Optimize our Categorization of Praise

divine_comedian · October 21, 2022, 4:17pm

Hey everyone!

I wanted to point out this awesome component of our praise analysis that @liviade proposed and @zhiwei made into a reality - The categorization of praise!

In case you’re unfamiliar the praise categorization looks something like this:

You can find the latest cross-period analysis here. (Check near the bottom for praise categorization)

https://rawcdn.githack.com/CommonsBuild/tec-rewards/79c9740ce0c5e71fc2103e51beeea317e9e1b9a8/distribution_rounds/round-19/distribution_results/reports/round-19--cross-period-analysis-report.html

While this was implemented a while ago I don’t think we ever took the time to check out how this works and how we can optimize it to give better results!

How categorization works

We can define certain categories that represent a “grouping” of certain words.

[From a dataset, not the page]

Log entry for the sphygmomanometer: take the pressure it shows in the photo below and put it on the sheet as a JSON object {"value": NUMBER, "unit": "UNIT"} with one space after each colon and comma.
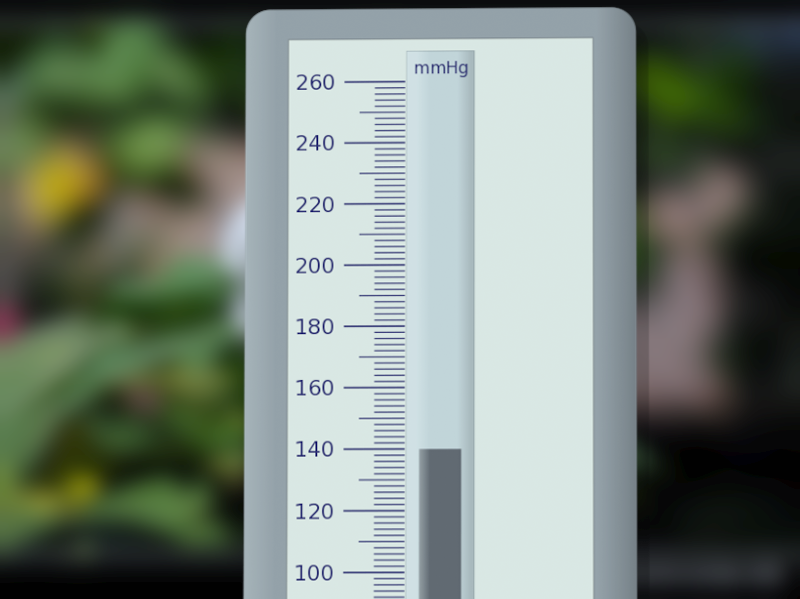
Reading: {"value": 140, "unit": "mmHg"}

We can also define the words considered a part of each category. The cross-period analysis then finds the specified words in each instance of praise dished and puts it under it’s associated category.

From this process we can identify how often we dish praise under a certain category. We can also identify the average scores quantified for each category.

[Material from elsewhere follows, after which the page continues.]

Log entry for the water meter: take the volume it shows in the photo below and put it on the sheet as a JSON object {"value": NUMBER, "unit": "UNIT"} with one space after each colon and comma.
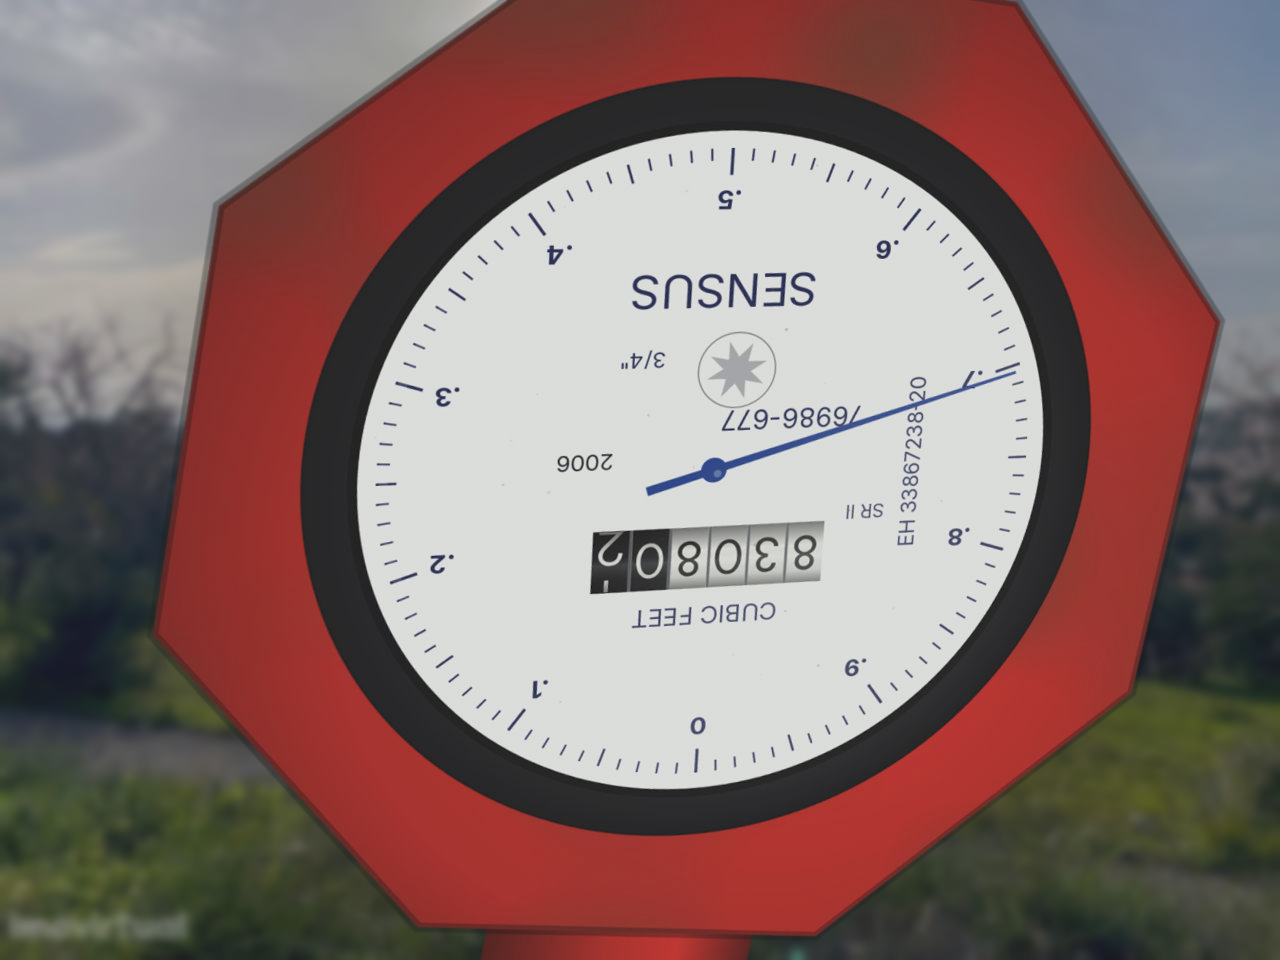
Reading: {"value": 830801.70, "unit": "ft³"}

We can also see the 3 highest-scored praises across the specified period for each category. In the case above we’re looking at the previous 52 weeks.

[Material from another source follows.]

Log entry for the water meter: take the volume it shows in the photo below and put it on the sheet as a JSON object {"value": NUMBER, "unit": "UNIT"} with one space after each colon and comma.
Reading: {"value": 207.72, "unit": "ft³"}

Current Categories and Keywords

We currently have 9 categories, here they are and their associated keywords:

attendance

join
attend
show up
participate

discussion

question
ask
discuss
discussion
conversation

work

help
work
design
make
write
hack
edit

lead

host
lead
initiate
form
organize
steward

share

share
spread

twitter

twitter
tweet

hack

hack
test

general

support
awesome

IRL

trip
conference

The purpose of this forum post is to review and refine our keywords and categories. Happy to receive any proposals and suggestions!

We can also make progressive iterations by updating the keywords and running the analysis and reviewing the results.

The optimization of our categories and keywords will lead to eventually a quantification guide that will help quantifiers use their best judgement in the process by providing accurate historical scoring data.

Maxwe11 · October 21, 2022, 8:47pm

I see the keyword hack in two categories (work and hack). I think most will understand, but it might be good to explicitly call out that it’s just a tip/guide to be helpful and might not apply and/or shouldn’t overrule your judgment as a quantifier.

For IRL, I’ve also seen praise around taking mental breaks, rejuvenate, etc. Anything come to mind other than ‘break’ which could be ambiguous?

divine_comedian · October 24, 2022, 2:00pm

I think another category for “self-care” would be very useful to capture. We could look for keywords such as “rejuvenate”, “mental”, “vacation”, “time off” (have to check if we can add phrases to the system)
“break” I would avoid because apps or websites often break which could make things confusing

maybe it’s worth doing some of our research in the praise channel and see some historic wording

I also think removing the hack category would be useful since hacking has become often synonymous with working

divine_comedian · November 16, 2022, 3:53pm

@Maxwe11 and I hacked through a list of updated keywords and I just ran it into the latest cross-period analysis - check out the results!

https://rawcdn.githack.com/CommonsBuild/tec-rewards/c501ba7d9bce43c738b51c0d7f65d6d0913d793b/distribution_rounds/round-21/distribution_results/reports/round-21--cross-period-analysis-report.html

Maxwe11 · November 16, 2022, 6:19pm

Thanks for posting! That distribution looks reasonable, and while there are outliers they seem to be relatively few. We talked about reviewing the uncategorized praise to see if there were any trends we could identify, do we have that data? I saw a bulk number, which was higher than I expected at roughly 1/3 of all instances uncategorized.

rex · November 22, 2022, 8:17pm

It might be easier to review the uncategorised praise with the frequency analysis @enti set up earlier last month.

e.g. Feedback

Give it a spin!

https://eenti.github.io/TEC-Discord-Analysis/

divine_comedian · November 23, 2022, 10:29pm

Are you able to use this tool to see the full message the word was contained in?

It’s not exactly useful to see how often the word appears but rather if it’s being used in a context that reliably enough fits under a certain category we define.